Onur savaşı

Haberin Devamı ›
Görünen o ki; Fenerbahçeli futbolcular da, taraftarlar da geçici hafıza kaybından ya da kimlik bunalımından sıyrıldılar. Sonuçlara takılmayın, son 3 maçta sergilenen mücadele, yardımlaşma, kazanma hırsı ve destek bunu gösteriyor.
‘Çubuklu’yu giyiyorsan rakiplerinden iki kere fazla koşacaksın, iki kat fazla savaşacaksın, iki kat daha fazla soğukkanlı olacaksın. Tabelada 5-0 geriye düşsen de mücadelede her zaman 5-0 önde olacaksın. Hiçbir durumda mazeret veya mâruzat üretmeyeceksin!
Şu mevcut kadro, düzenekler yıkmış, düzen devirmiş, istatistikleri tersine çevirmiş, başarıları ile tarihe geçmiş futbolculardan oluşuyor. Ancak bazı maçlarda meslek namusunu, yeteneklerini ve formalarını inkâr eden, taraftarlarını utandıran acizlikler sergilediler.

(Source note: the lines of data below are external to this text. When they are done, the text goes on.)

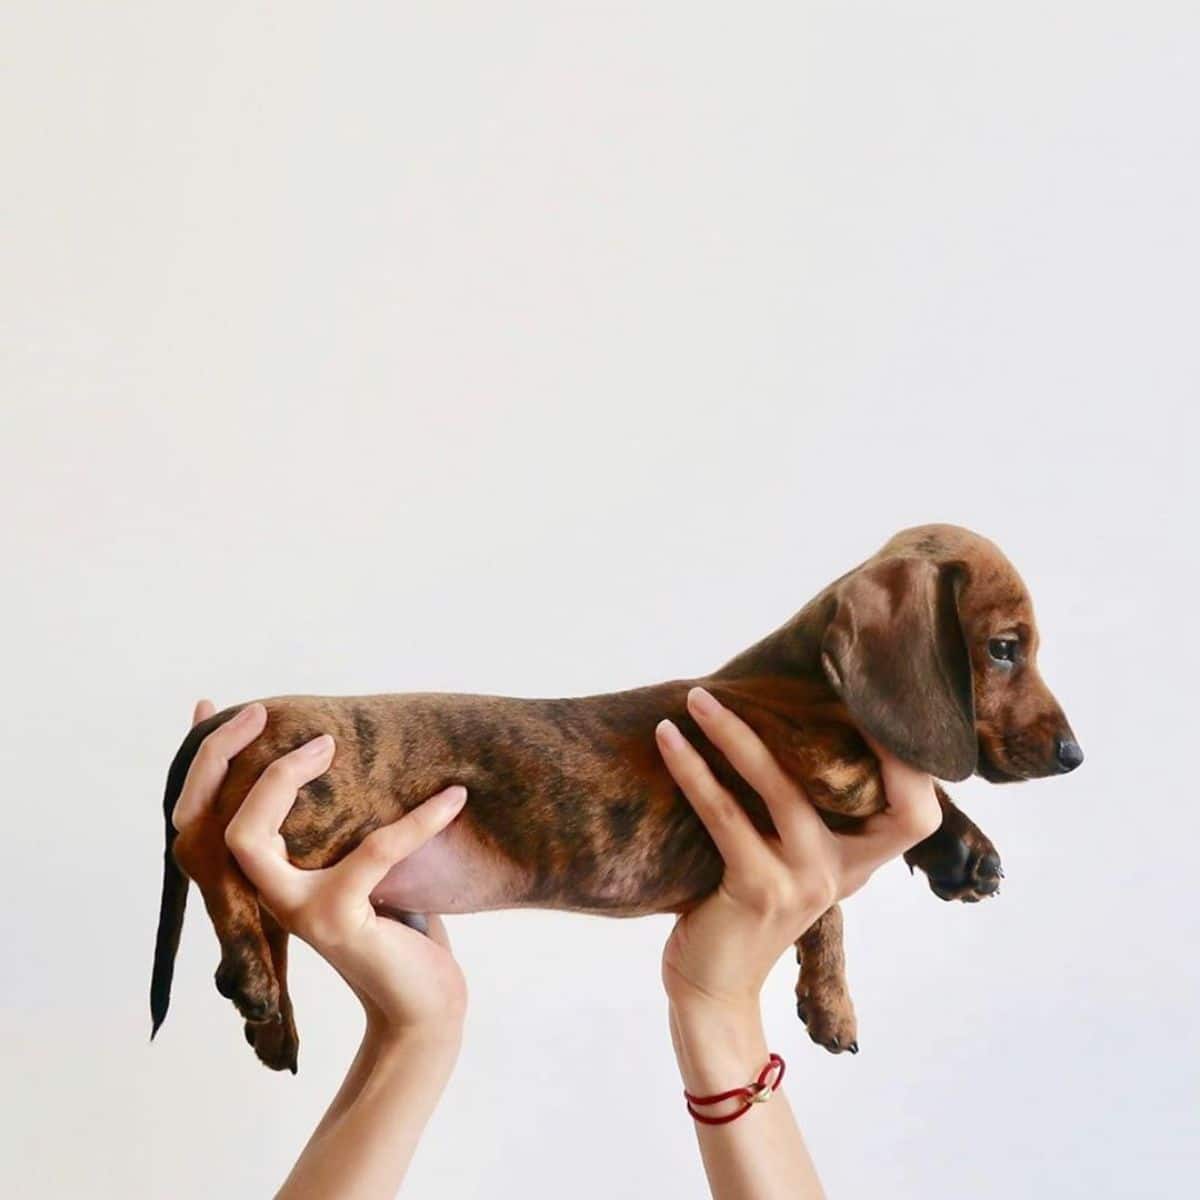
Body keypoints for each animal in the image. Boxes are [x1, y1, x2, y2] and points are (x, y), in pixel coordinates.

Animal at [147, 523, 1080, 1070]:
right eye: (1005, 648)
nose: (1075, 756)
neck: (798, 678)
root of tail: (248, 711)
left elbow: (830, 907)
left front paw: (838, 992)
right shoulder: (805, 751)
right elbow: (870, 807)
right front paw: (951, 843)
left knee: (260, 905)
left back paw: (272, 1017)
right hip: (310, 807)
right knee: (204, 846)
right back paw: (255, 984)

‘İki satırlık adamlar’ın dilinde alay ve halay malzemesi oldular. Küçümsendiler, aşağılandılar, ucuzlatıldılar. Hakemlere, kamuoyuna ve kendi taraftarlarına hedef gösterildiler. Ama buna çanak tutacak her malzemeyi sağlamak için de, neredeyse yarışa girdikleri tartışılmaz bir gerçek.

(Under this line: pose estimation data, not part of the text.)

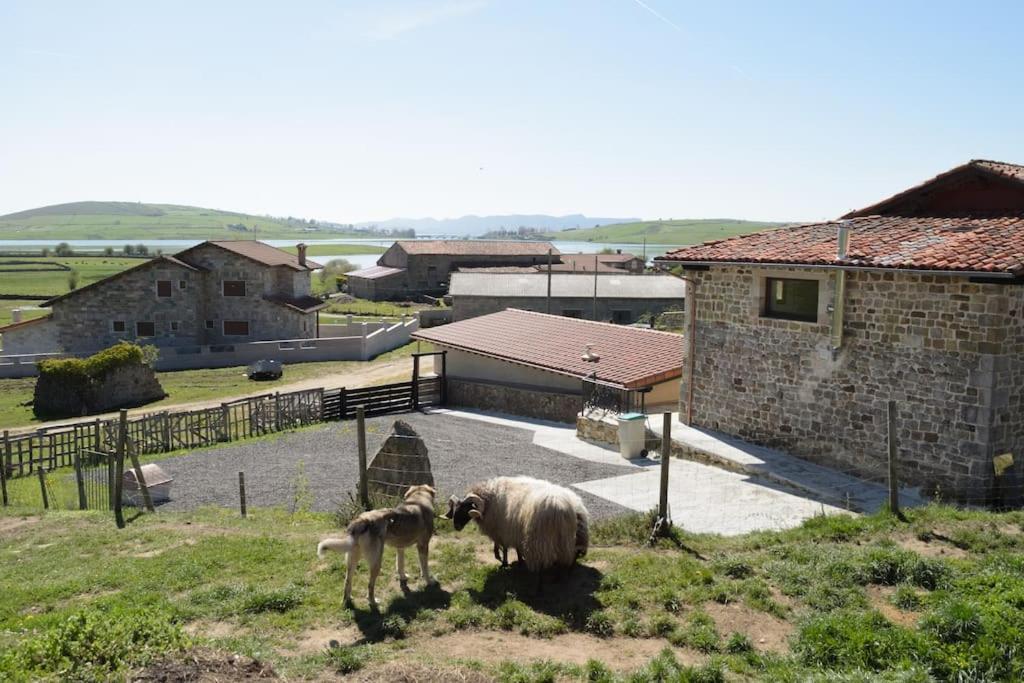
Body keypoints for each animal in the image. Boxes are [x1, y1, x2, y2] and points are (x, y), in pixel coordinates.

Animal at [442, 475, 593, 581]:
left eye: (466, 509)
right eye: (455, 509)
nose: (456, 526)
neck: (489, 500)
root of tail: (570, 509)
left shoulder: (504, 530)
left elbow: (505, 548)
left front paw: (504, 562)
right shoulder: (515, 530)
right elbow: (517, 548)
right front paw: (519, 561)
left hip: (542, 539)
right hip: (573, 537)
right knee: (573, 554)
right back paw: (567, 573)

Fenerbahçeli futbolcular, başta kendilerinin olmak üzere taraftarlarının, ligin ve hatta rakiplerin de dengesini bozdular. Ligin zirvesindeki ve dibindeki belirsizliğin nedeni yine onlar. Hangi takımlara puan dağıtıp, hangilerinden aldığına bakınca somut olarak görürsünüz bunun gerekçesini. Geçen sezonki Fenerbahçe’nin yarısı kadar oynasalar, en az 10-15 puan farkla kopmuşlardı. Yani hâlâ şampiyonluk hesabı yapanlar da, hâlâ ligde kalma umudu besleyenler de yatıp kalkıp Fenerbahçe’ye dua etmeli.

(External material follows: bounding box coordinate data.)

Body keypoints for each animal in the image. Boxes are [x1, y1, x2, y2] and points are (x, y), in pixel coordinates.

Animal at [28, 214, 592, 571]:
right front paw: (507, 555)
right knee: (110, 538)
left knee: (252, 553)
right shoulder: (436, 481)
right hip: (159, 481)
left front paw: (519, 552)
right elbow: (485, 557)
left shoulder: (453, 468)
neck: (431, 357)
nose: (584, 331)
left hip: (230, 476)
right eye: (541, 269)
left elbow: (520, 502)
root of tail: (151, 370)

Murathan Mungan, ‘Kırılgan’ şiirinde geçen “Bir yanı sarp bir uçurum, bir yanı çılgın dağ doruğu/Bir yanım çılgın nar ağacı, bir yanım buz sarayı” dizeleriyle Fenerbahçe’yi tarif ediyor sanki! Olmaz zamanlarda, olmaz şartlarda, en olmaz işleri oldurur; bazen pozitif, ama çoğunlukla negatif anlamda.
Ağıt için erkendi, destan için de öyle! Ortada kahramanlık falan yok. Her maçta yapması gerekeni sadece 3 maçtır ortaya koyan bir takım ve 33 puan var.
Kocaelispor ve Bursaspor maçları ateşle imtihan gibi. Fikstürün sunabileceği ama telafisi olmayan son fırsat. Hele zirvedeki takımların bu süreçte birbirleriyle kapışacağı da dikkate alındığında...
Fenerbahçeli futbolcuların, kişiliklerini ve yeteneklerini aşağılayanlara, yılışık sırıtışlarla küçümseyip, ağız-dudak büzerek kendileriyle alay eden ekran baronlarına karşı 11 hafta sürecek bir ‘onur savaşı’ başlıyor bugün.
Şanssızlık gibi faktörler hariç, kendilerinden başka onları durdurabilecek bir rakip de yok. Aragones’in dediği gibi ‘Son sözü onlar söyleyecek!’